# Vorgegebener Text:
Vaterschaftsurlaub? Unbekannt

Den Mutterschaftsurlaub gibt es seit 2005, der Vaterschaftsurlaub hat es noch nicht bis ins Gesetz geschafft. Dennoch gewähren einige Firmen den frischgebackenen Vätern bezahlten Urlaub. Spitzenreiter sind hier die Alternative Bank Olten (seit 1990), Mobility und die Katholische Kirche des Kantons Zürich. Vier Wochen dürfen die dort angestellten Papis zuhause bleiben. Drei Wochen gibt es noch für die Angestellten der Stadt Bern, der IBM und des Schauspielhauses Zürich. Zwei Wochen bieten Swisscom, Migros, Globus, SBB, Ciag, UBS, Comit, Swiss Re, Credit Suisse. Eine Woche ist weit verbreitet. In der Bundesverwaltung wurde auf Initiative von Doris Leuthard per 1.1.2008 zwei bis fünf Tage Vaterschaftsurlaub eingeführt.

Zum Vergleich: In Deutschland können beide Eltern 14 Monate Urlaub mit Taggeldern beziehen. Schweden kennt 480 Tage bezahlte Elternzeit, davon mindestens 60 für den Vater. Italienische Väter haben 13 Wochen. In Norwegen sind sechs Wochen von insgesamt 39 Wochen für den Vater bestimmt. Finnland und Spanien kennen drei Wochen, Frankreich und England zwei.

# Aufgaben:
1. Übernehmen Sie aus dem Text über den Vaterschaftsurlaub wortgetreu die Passage zwischen „Den Mutterschaftsurlaub gibt“ und „Tage Vaterschaftsurlaub eingeführt.“, beide eingeschlossen.
2. Zählen Sie alle Arbeitgeber auf, die laut dem Text über den Vaterschaftsurlaub vier Wochen Vaterschaftsurlaub gewähren.

Gesammelte Daten:
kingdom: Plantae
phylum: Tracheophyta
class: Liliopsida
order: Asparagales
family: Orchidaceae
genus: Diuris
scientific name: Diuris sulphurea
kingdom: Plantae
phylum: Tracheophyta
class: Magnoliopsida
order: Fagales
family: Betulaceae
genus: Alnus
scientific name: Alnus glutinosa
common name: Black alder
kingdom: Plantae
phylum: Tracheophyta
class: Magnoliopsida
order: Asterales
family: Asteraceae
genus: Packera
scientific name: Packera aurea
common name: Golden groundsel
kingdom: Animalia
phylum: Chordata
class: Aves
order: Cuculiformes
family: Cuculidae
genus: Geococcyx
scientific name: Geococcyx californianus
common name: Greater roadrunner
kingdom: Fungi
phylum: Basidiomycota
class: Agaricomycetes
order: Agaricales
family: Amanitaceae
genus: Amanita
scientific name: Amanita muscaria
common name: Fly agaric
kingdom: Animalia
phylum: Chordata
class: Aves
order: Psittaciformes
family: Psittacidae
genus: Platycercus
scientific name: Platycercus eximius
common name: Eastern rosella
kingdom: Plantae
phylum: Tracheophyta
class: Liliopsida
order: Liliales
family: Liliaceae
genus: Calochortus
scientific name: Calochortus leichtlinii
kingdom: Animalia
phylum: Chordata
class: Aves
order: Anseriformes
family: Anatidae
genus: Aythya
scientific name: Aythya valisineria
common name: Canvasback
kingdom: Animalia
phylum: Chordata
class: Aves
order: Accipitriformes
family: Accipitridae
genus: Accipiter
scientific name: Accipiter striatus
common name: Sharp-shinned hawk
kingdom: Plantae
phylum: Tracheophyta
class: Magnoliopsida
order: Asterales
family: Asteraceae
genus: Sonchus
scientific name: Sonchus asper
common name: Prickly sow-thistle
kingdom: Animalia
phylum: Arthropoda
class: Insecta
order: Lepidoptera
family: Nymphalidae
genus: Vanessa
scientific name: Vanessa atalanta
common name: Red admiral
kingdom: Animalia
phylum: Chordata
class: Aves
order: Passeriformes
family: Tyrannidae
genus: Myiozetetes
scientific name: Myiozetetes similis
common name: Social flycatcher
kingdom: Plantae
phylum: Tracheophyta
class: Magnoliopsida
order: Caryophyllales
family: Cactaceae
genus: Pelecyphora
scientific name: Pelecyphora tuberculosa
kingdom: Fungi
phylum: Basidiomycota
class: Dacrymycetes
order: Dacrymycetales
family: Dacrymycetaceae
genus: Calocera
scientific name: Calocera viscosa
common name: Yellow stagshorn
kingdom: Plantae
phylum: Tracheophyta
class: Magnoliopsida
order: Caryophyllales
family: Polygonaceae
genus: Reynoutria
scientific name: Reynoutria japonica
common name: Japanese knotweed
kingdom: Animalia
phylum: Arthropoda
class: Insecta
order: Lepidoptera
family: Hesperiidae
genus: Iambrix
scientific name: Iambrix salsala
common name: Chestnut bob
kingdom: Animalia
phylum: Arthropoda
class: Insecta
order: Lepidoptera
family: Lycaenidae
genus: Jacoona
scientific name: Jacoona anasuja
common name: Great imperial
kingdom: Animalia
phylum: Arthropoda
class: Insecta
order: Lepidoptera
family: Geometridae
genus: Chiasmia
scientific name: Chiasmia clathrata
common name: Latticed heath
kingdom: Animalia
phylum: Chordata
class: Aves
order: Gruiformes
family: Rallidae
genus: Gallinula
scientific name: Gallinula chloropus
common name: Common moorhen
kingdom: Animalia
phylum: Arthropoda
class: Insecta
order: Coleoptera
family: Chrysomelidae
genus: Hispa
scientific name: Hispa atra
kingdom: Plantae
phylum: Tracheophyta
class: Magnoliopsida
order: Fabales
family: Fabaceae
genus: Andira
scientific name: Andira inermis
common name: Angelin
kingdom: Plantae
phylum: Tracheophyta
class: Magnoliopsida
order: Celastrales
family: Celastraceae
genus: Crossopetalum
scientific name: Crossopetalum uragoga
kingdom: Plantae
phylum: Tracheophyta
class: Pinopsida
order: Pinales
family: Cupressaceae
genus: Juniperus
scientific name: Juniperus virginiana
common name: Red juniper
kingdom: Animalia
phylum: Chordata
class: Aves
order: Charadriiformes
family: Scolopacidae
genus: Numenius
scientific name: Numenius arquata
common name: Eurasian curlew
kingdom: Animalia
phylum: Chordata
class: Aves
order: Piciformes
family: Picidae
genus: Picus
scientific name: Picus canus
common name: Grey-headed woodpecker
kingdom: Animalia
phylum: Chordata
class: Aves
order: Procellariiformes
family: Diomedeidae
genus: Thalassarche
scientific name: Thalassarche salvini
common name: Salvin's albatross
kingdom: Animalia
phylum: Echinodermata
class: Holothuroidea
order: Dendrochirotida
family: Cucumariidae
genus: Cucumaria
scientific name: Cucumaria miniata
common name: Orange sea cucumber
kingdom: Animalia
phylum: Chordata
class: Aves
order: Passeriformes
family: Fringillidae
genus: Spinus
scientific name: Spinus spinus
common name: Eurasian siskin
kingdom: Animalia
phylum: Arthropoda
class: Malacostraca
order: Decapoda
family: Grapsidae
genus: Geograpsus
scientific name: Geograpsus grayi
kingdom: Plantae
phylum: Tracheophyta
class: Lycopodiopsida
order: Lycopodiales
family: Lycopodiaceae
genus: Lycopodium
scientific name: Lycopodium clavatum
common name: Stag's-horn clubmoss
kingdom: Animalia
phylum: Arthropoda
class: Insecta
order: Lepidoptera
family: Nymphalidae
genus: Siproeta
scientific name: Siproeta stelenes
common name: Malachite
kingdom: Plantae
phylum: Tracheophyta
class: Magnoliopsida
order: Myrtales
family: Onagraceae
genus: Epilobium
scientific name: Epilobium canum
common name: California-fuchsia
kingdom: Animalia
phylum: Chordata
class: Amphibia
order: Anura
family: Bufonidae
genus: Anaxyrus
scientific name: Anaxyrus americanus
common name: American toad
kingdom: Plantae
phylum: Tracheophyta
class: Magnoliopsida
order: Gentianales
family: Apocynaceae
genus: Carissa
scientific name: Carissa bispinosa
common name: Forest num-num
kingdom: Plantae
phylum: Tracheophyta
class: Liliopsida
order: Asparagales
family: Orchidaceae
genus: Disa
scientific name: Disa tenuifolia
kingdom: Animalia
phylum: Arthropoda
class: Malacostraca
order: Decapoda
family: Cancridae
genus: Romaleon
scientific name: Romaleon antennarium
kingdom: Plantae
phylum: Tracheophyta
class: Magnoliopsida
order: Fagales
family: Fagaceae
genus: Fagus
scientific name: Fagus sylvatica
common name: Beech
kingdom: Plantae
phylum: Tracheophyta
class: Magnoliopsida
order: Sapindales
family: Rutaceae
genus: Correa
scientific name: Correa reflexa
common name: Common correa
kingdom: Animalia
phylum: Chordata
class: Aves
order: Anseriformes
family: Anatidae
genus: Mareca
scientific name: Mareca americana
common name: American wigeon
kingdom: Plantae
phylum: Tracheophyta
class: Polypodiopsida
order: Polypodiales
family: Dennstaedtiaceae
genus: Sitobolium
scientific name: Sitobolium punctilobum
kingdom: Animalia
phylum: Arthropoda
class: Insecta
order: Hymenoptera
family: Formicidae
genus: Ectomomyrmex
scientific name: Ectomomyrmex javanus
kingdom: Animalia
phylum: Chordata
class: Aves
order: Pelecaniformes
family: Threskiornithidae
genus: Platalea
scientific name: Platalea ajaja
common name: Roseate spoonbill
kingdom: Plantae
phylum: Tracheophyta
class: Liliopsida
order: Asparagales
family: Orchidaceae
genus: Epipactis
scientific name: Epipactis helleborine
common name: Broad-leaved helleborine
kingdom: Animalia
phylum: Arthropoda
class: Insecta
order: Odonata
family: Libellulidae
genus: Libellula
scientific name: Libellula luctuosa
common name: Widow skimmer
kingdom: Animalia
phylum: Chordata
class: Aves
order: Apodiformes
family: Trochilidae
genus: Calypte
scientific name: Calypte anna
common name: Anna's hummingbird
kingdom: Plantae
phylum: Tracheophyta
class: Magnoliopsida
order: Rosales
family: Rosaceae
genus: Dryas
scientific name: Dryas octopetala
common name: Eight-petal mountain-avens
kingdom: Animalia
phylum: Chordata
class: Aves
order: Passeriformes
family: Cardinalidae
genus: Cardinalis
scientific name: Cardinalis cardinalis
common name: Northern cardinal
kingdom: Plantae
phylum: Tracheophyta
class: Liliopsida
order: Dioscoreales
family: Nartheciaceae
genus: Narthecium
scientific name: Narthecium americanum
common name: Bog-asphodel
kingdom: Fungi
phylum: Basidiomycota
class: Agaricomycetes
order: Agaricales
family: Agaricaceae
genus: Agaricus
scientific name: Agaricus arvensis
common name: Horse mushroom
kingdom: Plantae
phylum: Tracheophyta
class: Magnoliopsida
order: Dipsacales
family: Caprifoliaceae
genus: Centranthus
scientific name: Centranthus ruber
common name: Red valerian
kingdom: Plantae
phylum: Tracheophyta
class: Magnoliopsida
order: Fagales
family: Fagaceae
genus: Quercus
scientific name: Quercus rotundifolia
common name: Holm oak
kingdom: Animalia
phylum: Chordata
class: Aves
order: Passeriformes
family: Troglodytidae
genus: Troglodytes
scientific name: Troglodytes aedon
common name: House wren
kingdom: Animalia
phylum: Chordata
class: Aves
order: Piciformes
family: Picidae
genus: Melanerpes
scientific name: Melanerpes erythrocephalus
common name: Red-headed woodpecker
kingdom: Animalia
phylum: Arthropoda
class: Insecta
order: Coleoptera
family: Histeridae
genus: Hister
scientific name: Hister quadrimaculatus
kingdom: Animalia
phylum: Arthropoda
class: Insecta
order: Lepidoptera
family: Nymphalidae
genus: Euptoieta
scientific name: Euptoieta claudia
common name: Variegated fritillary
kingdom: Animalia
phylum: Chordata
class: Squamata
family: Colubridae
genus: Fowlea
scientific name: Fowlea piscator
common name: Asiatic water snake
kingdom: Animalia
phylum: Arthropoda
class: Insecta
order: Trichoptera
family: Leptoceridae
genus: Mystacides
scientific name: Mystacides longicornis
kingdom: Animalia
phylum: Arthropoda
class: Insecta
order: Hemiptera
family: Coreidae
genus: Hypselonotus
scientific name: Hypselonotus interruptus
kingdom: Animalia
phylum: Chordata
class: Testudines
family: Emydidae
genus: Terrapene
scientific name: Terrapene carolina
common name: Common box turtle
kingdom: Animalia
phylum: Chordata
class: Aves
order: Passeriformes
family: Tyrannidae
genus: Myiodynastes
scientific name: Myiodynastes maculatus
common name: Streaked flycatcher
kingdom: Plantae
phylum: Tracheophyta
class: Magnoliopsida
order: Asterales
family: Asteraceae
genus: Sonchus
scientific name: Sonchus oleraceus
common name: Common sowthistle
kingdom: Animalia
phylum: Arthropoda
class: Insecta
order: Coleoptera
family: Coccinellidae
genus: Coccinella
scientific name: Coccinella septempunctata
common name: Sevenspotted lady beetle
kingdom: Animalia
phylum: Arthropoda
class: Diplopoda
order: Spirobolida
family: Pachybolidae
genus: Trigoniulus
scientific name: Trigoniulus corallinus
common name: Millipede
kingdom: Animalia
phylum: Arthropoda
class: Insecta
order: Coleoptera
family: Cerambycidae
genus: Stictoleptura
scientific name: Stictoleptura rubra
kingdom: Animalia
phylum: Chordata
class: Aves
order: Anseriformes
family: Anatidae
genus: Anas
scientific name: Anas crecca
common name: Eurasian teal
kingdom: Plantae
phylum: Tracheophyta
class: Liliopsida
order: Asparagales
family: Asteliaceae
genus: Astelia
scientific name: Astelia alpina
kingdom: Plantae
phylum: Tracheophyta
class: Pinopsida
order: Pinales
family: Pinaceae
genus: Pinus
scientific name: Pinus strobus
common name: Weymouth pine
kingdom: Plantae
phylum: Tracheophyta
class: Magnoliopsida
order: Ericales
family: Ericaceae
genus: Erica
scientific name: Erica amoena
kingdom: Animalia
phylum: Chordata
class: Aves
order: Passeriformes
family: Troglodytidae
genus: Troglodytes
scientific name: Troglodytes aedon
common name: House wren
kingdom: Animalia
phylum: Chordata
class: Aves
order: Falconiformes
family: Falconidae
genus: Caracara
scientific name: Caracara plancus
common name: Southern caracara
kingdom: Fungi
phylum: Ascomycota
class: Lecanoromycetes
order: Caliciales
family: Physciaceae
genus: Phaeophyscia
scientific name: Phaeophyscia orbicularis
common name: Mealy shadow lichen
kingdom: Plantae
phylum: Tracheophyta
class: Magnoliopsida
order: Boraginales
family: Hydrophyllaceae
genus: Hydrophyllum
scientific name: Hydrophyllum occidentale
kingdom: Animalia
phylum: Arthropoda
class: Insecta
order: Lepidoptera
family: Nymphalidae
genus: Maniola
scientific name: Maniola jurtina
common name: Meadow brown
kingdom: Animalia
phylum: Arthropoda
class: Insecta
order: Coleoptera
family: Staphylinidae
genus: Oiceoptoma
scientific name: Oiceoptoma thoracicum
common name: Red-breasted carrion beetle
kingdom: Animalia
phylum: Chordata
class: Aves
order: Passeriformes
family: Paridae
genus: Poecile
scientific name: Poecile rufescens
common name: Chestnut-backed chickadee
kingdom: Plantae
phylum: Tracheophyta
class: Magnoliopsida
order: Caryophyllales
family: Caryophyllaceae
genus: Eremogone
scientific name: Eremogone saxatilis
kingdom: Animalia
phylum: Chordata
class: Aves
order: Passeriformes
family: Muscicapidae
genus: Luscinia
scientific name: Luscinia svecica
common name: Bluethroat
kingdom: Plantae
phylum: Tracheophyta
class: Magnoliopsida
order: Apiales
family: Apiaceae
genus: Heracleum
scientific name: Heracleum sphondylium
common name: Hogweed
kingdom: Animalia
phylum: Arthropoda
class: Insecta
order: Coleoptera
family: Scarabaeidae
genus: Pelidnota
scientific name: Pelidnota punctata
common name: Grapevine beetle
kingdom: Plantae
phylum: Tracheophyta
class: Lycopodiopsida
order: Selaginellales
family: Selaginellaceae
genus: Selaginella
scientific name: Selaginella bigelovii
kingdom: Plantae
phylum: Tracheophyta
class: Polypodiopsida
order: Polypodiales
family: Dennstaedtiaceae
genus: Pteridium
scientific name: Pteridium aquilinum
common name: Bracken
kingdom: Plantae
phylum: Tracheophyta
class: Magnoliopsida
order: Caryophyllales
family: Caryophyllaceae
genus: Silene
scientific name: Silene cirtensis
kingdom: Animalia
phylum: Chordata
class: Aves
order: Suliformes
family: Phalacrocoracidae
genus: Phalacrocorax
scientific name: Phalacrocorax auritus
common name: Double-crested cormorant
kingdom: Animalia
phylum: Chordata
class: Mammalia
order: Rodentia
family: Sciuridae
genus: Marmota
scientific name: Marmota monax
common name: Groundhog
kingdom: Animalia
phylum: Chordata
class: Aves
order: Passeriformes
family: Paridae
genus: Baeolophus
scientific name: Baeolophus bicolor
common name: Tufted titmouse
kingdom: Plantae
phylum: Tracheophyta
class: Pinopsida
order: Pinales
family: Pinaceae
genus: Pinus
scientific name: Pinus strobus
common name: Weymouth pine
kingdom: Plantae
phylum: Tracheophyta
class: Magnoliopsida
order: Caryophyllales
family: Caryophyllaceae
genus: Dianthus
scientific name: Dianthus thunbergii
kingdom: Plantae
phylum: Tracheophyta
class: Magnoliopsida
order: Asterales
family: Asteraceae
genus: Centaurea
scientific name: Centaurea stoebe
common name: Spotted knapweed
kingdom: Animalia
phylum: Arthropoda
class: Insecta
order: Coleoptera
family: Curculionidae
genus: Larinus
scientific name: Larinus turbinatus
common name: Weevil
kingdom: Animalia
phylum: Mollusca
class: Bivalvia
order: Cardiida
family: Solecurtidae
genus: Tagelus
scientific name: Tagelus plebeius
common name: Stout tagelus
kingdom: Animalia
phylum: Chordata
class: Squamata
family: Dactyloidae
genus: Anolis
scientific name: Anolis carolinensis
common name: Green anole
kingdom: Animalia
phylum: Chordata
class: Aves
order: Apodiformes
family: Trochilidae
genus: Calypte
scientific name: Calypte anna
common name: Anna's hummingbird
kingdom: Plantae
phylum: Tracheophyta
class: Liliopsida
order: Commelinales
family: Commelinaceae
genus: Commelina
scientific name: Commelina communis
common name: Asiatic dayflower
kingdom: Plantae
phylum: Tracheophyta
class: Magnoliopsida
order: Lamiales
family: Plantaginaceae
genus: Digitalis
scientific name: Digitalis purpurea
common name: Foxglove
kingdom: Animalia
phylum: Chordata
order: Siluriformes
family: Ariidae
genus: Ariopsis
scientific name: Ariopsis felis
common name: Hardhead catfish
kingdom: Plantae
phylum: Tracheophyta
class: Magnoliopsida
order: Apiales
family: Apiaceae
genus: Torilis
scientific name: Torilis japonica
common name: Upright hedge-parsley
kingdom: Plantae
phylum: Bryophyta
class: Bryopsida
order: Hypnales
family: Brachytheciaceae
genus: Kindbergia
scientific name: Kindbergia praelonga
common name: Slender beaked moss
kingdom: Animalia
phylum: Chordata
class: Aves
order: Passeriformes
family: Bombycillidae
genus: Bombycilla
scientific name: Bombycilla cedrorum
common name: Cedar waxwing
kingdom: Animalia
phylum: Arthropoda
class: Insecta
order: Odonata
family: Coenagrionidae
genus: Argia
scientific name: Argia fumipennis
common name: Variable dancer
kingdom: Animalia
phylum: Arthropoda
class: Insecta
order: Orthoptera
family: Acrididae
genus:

# Lösungen:
1.
Den Mutterschaftsurlaub gibt es seit 2005, der Vaterschaftsurlaub hat es noch nicht bis ins Gesetz geschafft. Dennoch gewähren einige Firmen den frischgebackenen Vätern bezahlten Urlaub. Spitzenreiter sind hier die Alternative Bank Olten (seit 1990), Mobility und die Katholische Kirche des Kantons Zürich. Vier Wochen dürfen die dort angestellten Papis zuhause bleiben. Drei Wochen gibt es noch für die Angestellten der Stadt Bern, der IBM und des Schauspielhauses Zürich. Zwei Wochen bieten Swisscom, Migros, Globus, SBB, Ciag, UBS, Comit, Swiss Re, Credit Suisse. Eine Woche ist weit verbreitet. In der Bundesverwaltung wurde auf Initiative von Doris Leuthard per 1.1.2008 zwei bis fünf Tage Vaterschaftsurlaub eingeführt.

2. Alternative Bank Olten, Mobility, Katholische Kirche des Kantons Zürich